Will try but am sure others can explain it better than I. The simple explanation is that with a sufficient salinity difference and a temperature gradient that is not too great, cooler fresher water is less dense than warmer saltier water. The arctic surface water is made fresher by precipitation, glacier runoff, iceberg and ice shelf melt water, river inflow (particularly over the shallow coastal shelf on the Siberian side) and also cycles of sea ice freeze and melt.
When seawater freezes it undergoes brine rejection as part of the crystallization process. How this can be viewed is water molecules at the freezing point impact the undersurface of other water molecules that are frozen or freezing and some percentage (it is at the scale where quantum mechanics kicks in so the behaviour is statistical) surrender kinetic energy, stick and enter the solid state thus releasing latent heat. Salt molecules are rejected in the process as not fitting into the crystalline structure. However, as I understand it some slight amount of salt becomes trapped and encapsulated in freezing water particles and incorporated into the ice. The rejected salt molecules create localized pockets of dense, very salty brine which rapidly sinks away into the depths. The sea ice as a consequence is substantially freshened versus the water from which it formed.
When the sea ice subsequently melts the next melt season the resultant melt water creates a freshened lens of relatively cool less dense and salty water that floats on the warmer saltier currents below, much of which is North Atlantic surface currents that dive under the less dense Arctic Surface Water as they enter the Arctic proper, particularly once reaching the Nansen Basin which underlies the CAB on the Atlantic side where greater depth lends itself to more complex stratification.
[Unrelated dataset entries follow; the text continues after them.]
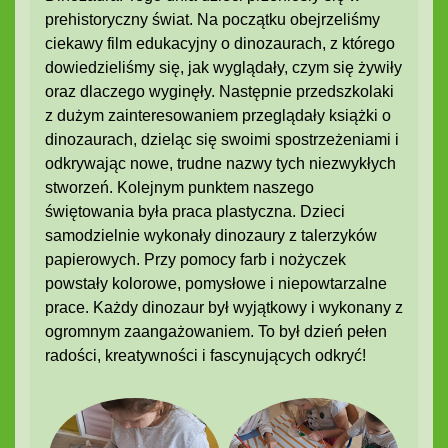
prehistoryczny świat. Na początku obejrzeliśmy
ciekawy film edukacyjny o dinozaurach, z którego
dowiedzieliśmy się, jak wyglądały, czym się żywiły
oraz dlaczego wyginęły. Następnie przedszkolaki
z dużym zainteresowaniem przeglądały książki o
dinozaurach, dzieląc się swoimi spostrzeżeniami i
odkrywając nowe, trudne nazwy tych niezwykłych
stworzeń. Kolejnym punktem naszego
świętowania była praca plastyczna. Dzieci
samodzielnie wykonały dinozaury z talerzyków
papierowych. Przy pomocy farb i nożyczek
powstały kolorowe, pomysłowe i niepowtarzalne
prace. Każdy dinozaur był wyjątkowy i wykonany z
ogromnym zaangażowaniem. To był dzień pełen
radości, kreatywności i fascynujących odkryć!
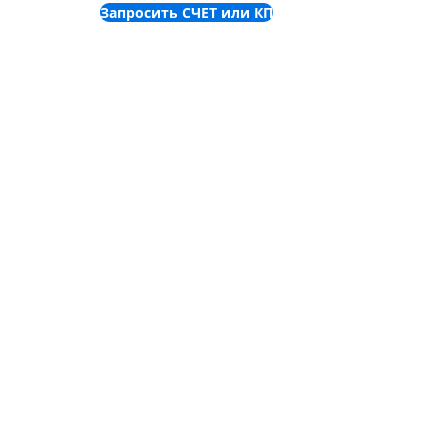
Запросить СЧЕТ или КП
©
2001-2025
ТОВ "Пронет-
Україна"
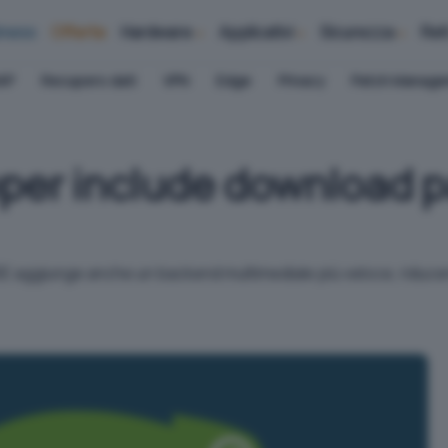
iness
Offerte
Hardware
Applicativi
Sicurezza
Ret
AP
Recupero dati
VPN
Edge
Privacy
Patch Manag
er include download pa
E aggiunge anche un backend multimediale più veloce, riducen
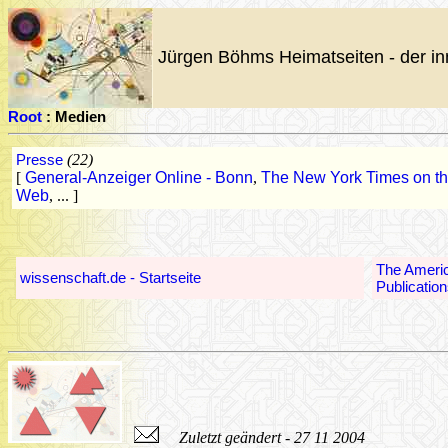
Jürgen Böhms Heimatseiten - der in
Root
: Medien
Presse
(22)
[
General-Anzeiger Online - Bonn
,
The New York Times on t
Web
, ... ]
The Americ
wissenschaft.de - Startseite
Publicatio
Zuletzt geändert - 27 11 2004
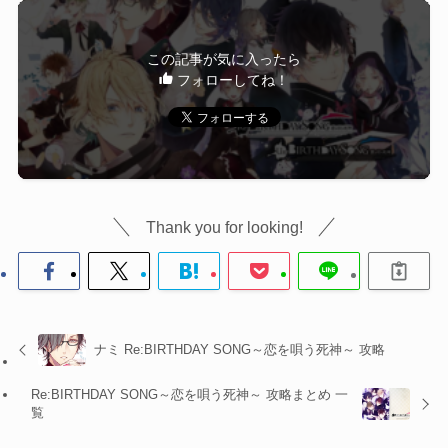
この記事が気に入ったら
フォローしてね！
Thank you for looking!
ナミ Re:BIRTHDAY SONG～恋を唄う死神～ 攻略
Re:BIRTHDAY SONG～恋を唄う死神～ 攻略まとめ 一
覧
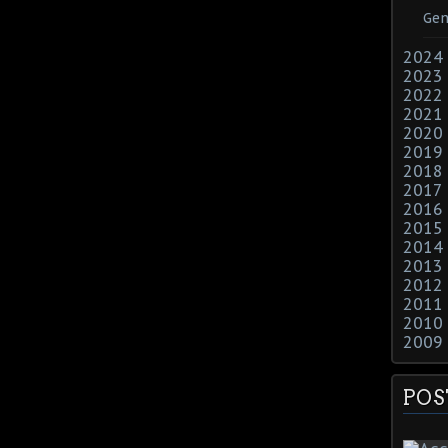
Gen
2024
2023
2022
2021
2020
2019
2018
2017
2016
2015
2014
2013
2012
2011
2010
2009
POS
A similar process occurs on the Pacific side to a lesser degree due to the narrowness of the Bering Strait.
As we are still undergoing a draw down of sea ice volume, freeze season extent is diminishing slower that melt season extent, and there is considerable ongoing glacier melt inflow, there is still plenty of freshened melt water each season to somewhat maintain the stratification. The danger is that we will start to run out of non-Greenland glaciers at some point, the shallow Siberian side which is only 2% of Arctic water volume subsequently loses much of its freshening river and glacier inflow and these peripheral seas then see further extent and thickness reductions which lessens the brine rejection mechanism and a vicious feedback occurs where a saltier Arctic results in less sea ice formation, since saltier water freezes slower and at a lower temperature, which leads to a further increase in salinity and even less ice. Looking at the pattern this year is worrying.
It gets worse, as I understand it the Arctic surface water in the CAB, specifically over the Amundsen Basin is only slightly less saline that the warmer Atlantic waters below which means it has always been on the razors edge of breaking down. In the past this did not matter as the central arctic was proof against melting out. But it is vulnerable, if it ever has a BOE it will start to mix with Atlantic surface water once no more fresh melt water is being added and that Atlantic water is much harder to refreeze. That being said, we may see freshening of the CAB in the near term as more CAB melt starts to occur each year, delaying things a bit. However models that suggest we may get a BOE every now and then in the future may be painting a too rosy picture. BOEs likely create an environment that favors more BOEs, at some point it is probably a runaway phenomenon.